Clijsters pocketed a monster cheque for $2.2 million after out-willing Asia’s first-ever Grand Slam singles finalist for a stirring 3-6 6-3 6-3 comeback win at Melbourne Park.
The 27-year-old Belgian also became the first mother to reign in Australia since Evonne Goolagong Cawley in 1977 and first woman to snare back-to-back Grand Slam crowns since Serena Williams completed the same US Open-Australian Open double in 2008-09.
The two-hour, five-minute victory – in what was only the second grand slam final to go the distance in the past four-and-a-half years – handed third-seeded Clijsters her fourth career major and 41st title overall.
Her breakthrough triumph in Australia reduced Lleyton Hewitt’s one-time fiancee to tears.
“I finally feel like you guys can call me ‘Aussie Kim’ because I won the title,” the popular winner said in her victory speech.
“To the fans, thank you so much, not just here in Melbourne. I’ve been coming to Australia for many years and you guys have been amazing.
“Even when things weren’t going so well, you guys have been supportive … it helped me keep fighting and get the title today.”
Li had toppled Clijsters at Medibank Sydney International 2011 final in straight sets two weeks ago and, riding an 11-match winning streak, looked poised to spring another major upset after powering to a set and 3-2 lead.
Clijsters, though, refused to yield and eventually weighed Li down with her relentless and at-times remarkable retrieving from the back of the court.
Playing possibly her last Australian Open, Clijsters had not dropped a set all tournament in reaching the title match for a second time.
But the 2004 runner-up had no answer to Li’s awesome firepower in the first set-and-a-half.
Contesting her eighth grand slam final, Clijsters made a confident enough start, winning the first eight points of the match for a 2-0 lead.
Stunningly, though, Li won six of the next seven games to snatch the first set in 38 minutes.

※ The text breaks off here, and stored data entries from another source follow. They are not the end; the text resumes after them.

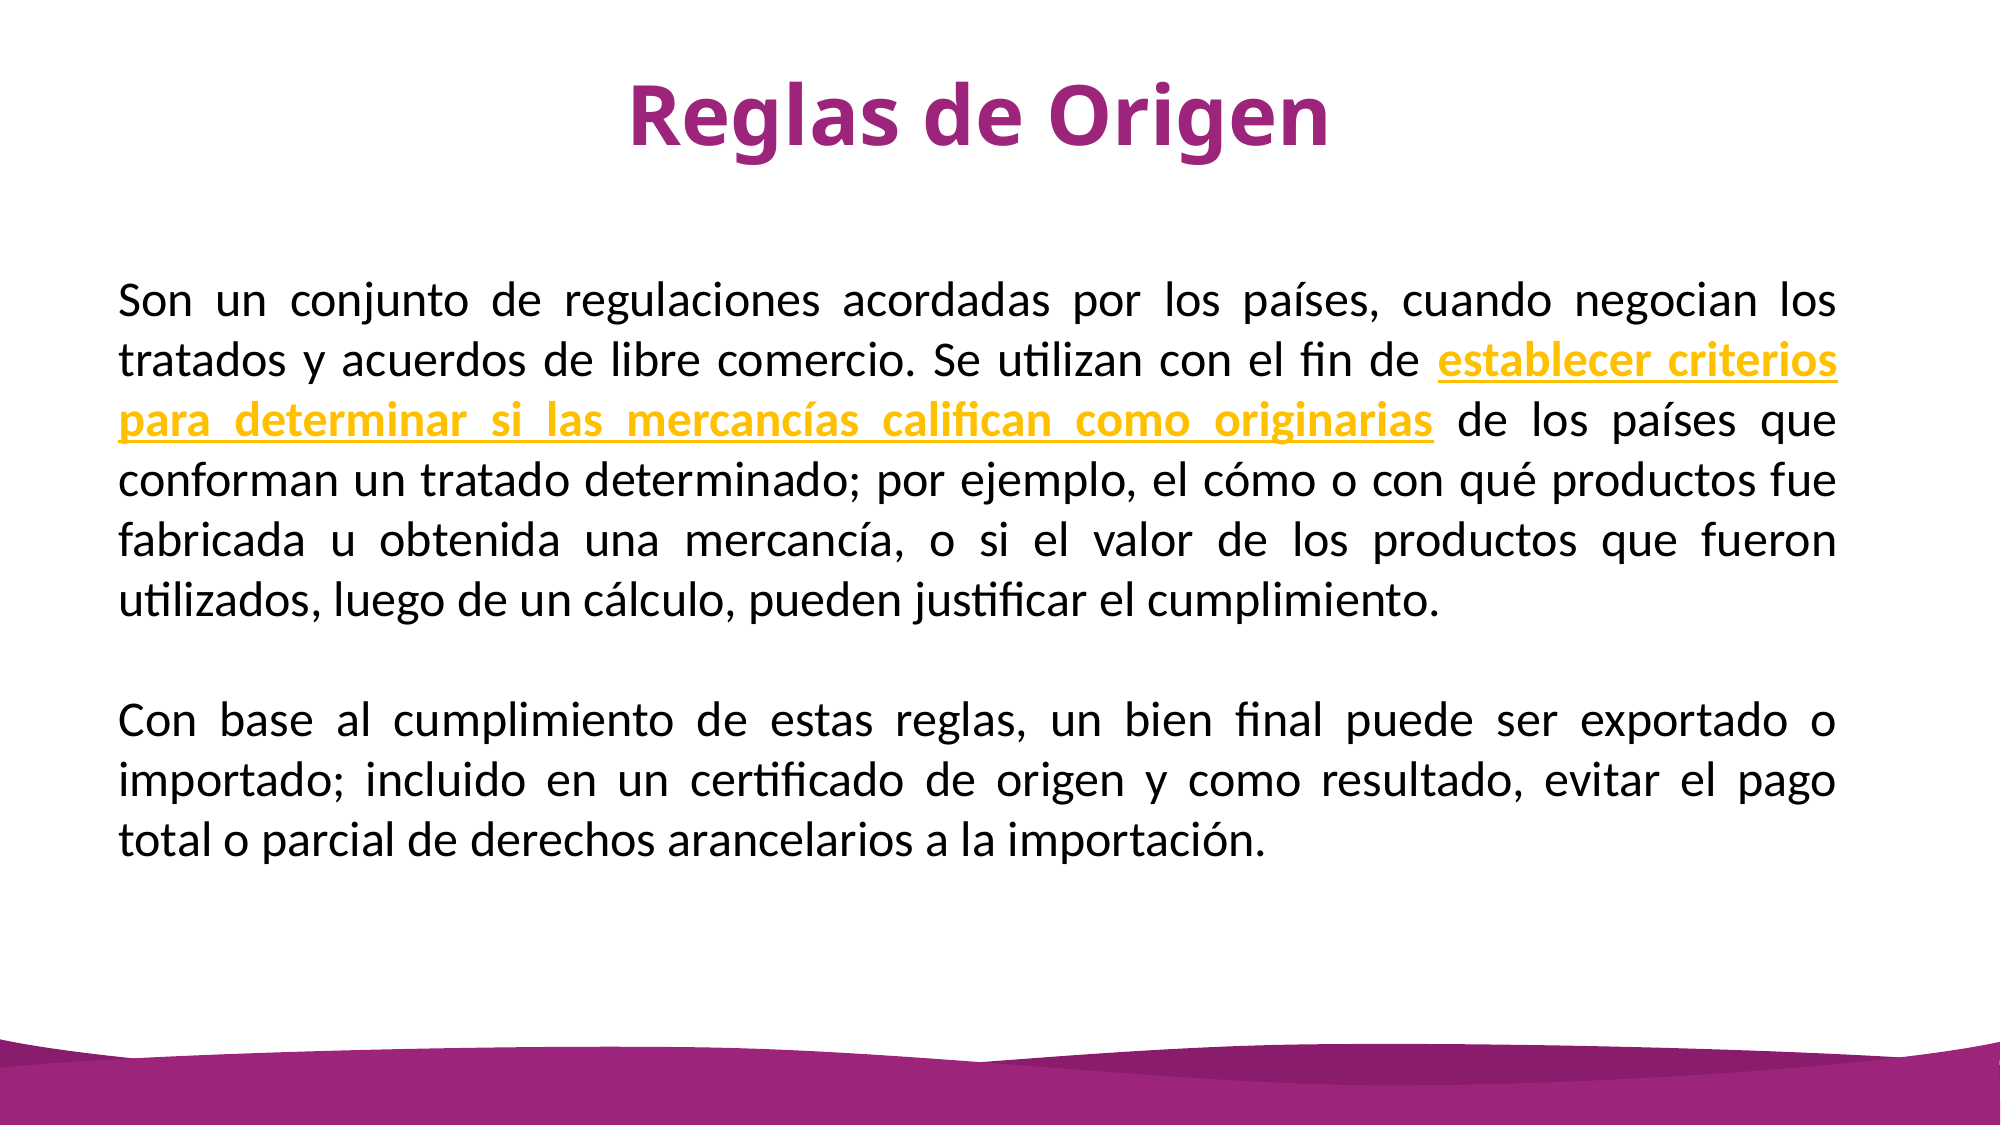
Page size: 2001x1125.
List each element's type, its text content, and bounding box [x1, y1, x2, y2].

text_box Son un conjunto de regulaciones acordadas por los países, cuando negocian los tratados y acuerdos de libre comercio. Se utilizan con el fin de establecer criterios para determinar si las mercancías califican como originarias de los países que conforman un tratado determinado; por ejemplo, el cómo o con qué productos fue fabricada u obtenida una mercancía, o si el valor de los productos que fueron utilizados, luego de un cálculo, pueden justificar el cumplimiento. Con base al cumplimiento de estas reglas, un bien final puede ser exportado o importado; incluido en un certificado de origen y como resultado, evitar el pago total o parcial de derechos arancelarios a la importación. [103, 258, 1853, 924]
title Reglas de Origen [127, 60, 1853, 258]
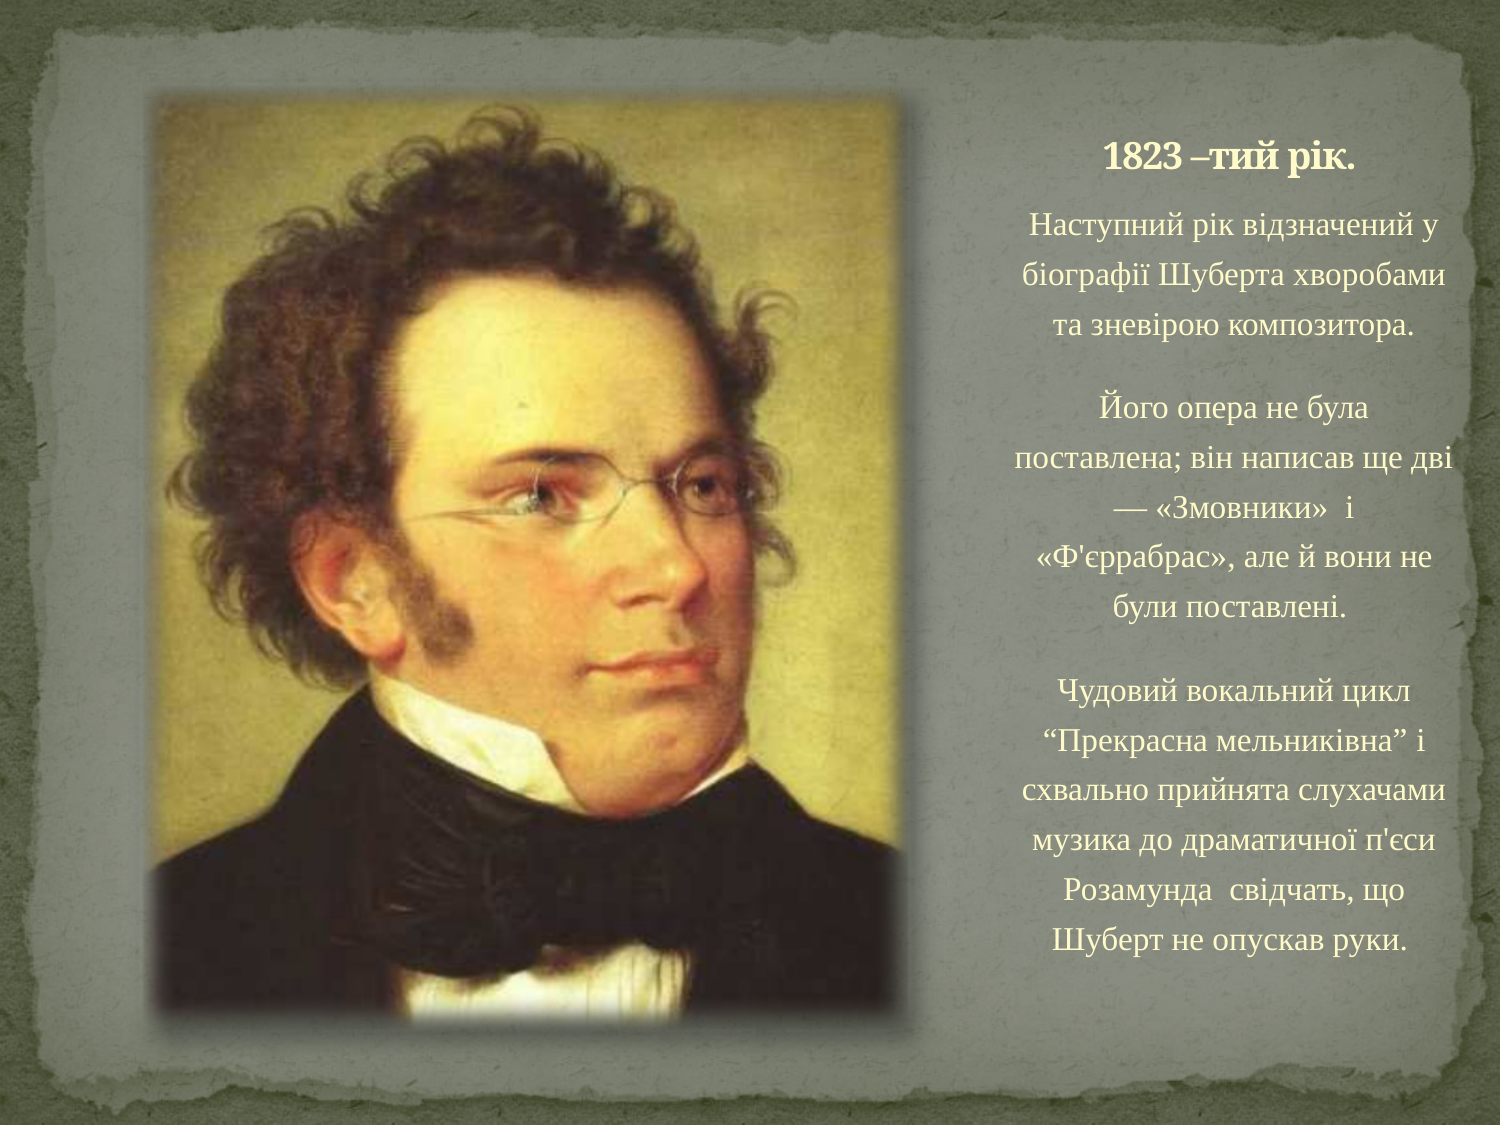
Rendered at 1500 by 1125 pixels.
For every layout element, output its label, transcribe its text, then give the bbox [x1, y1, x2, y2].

Mixing scorching groundstrokes with crazy angles, Li continued to crunch cold winner after cold winner as she threatened to become – at 28 years and 11 months – the fifth-oldest women’s grand slam champion of the 43-year open era.
But as she closed in on a famous, landmark triumph, Li began to falter – just as her vastly experienced opponent raised her game.

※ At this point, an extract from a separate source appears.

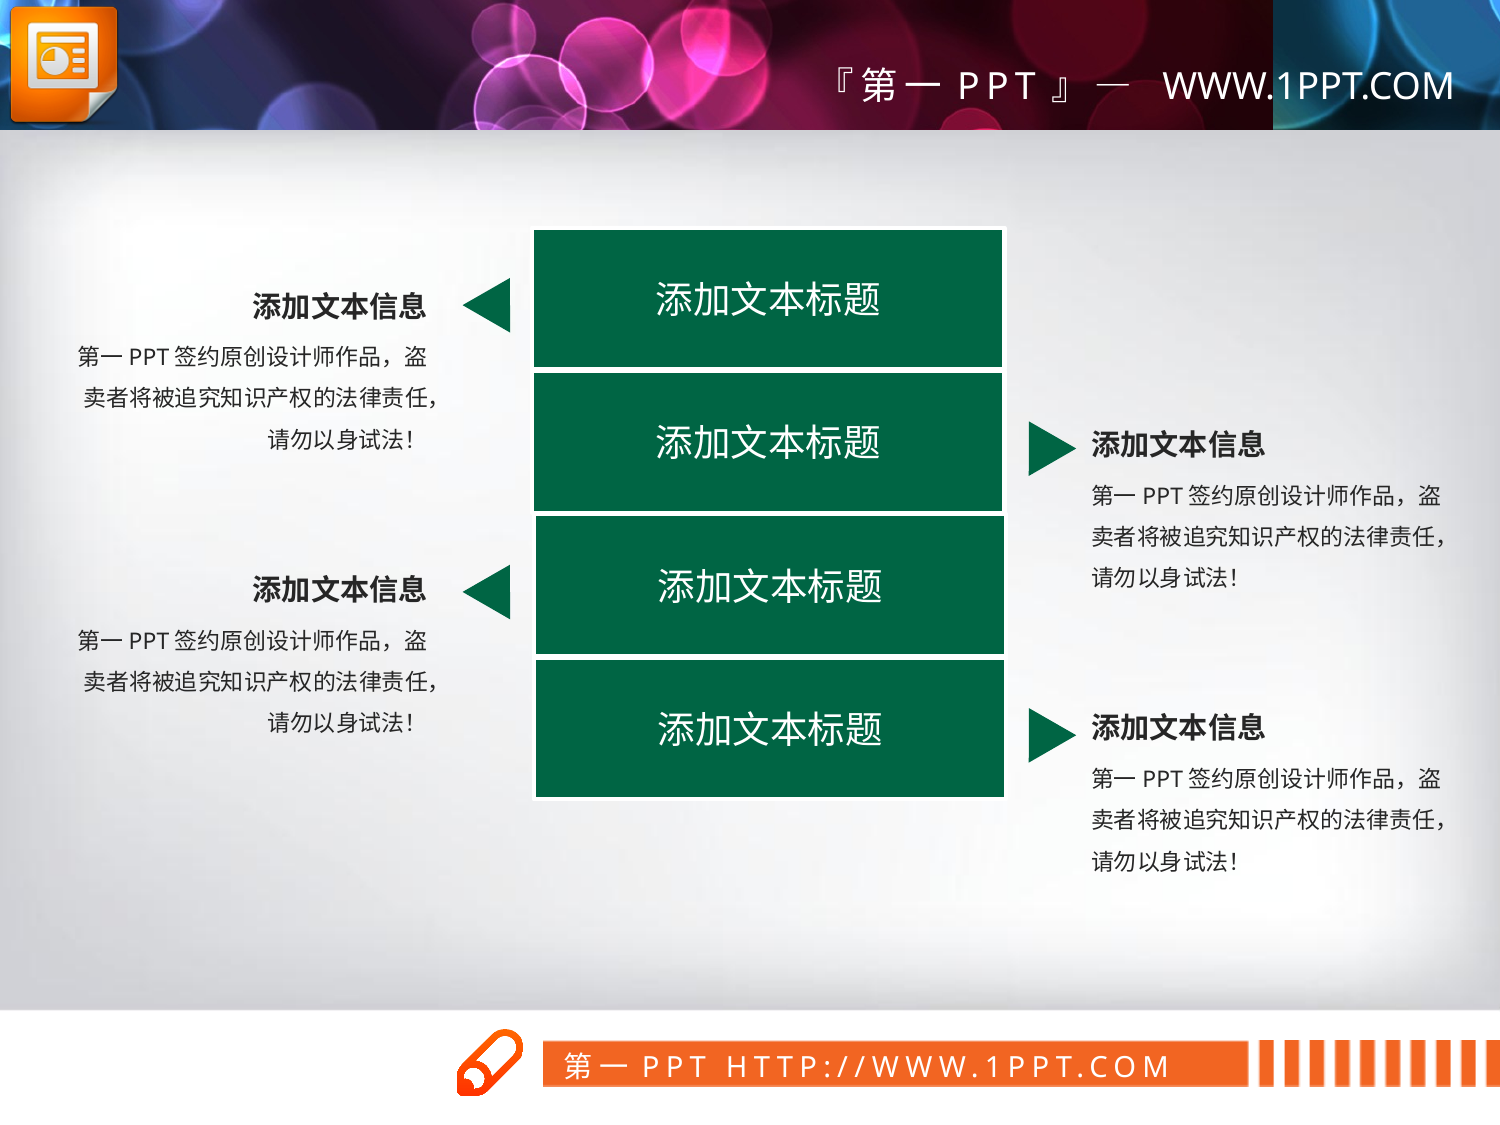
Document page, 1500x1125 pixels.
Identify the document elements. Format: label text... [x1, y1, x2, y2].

From 3-2 down, the tennis supermum peeled off six straight games to seize the second set and surge ahead 2-0 in the third.
Li broke back for 2-1 but her revival was brief, the triple US Open champion winning the next two games to take a stranglehold on the match.
China’s ninth seed held serve for 3-5, but Clijsters also kept her nerve to coolly close out the contest to love when Li fired a forehand long on the Belgian’s first championship point.
Li was gracious in defeat, congratulating Clijsters on her successful campaign before expressing special thanks to her husband – former Chinese Davis Cup player Jiang Shan, who took over as coach late last year when she split with Swede Thomas Hogstedt.
“I’ve made many jokes about my husband,” Li said.
“But it doesn’t matter if you are fat or skinny, handsome or ugly, I will always follow you, always love you.
“Also for myself, doesn’t matter today if I win or lose because I tried my best at tennis already.”
Li took home a consolation prize of $1.1 million – more than enough for retail therapy for the self-confessed shop-aholic.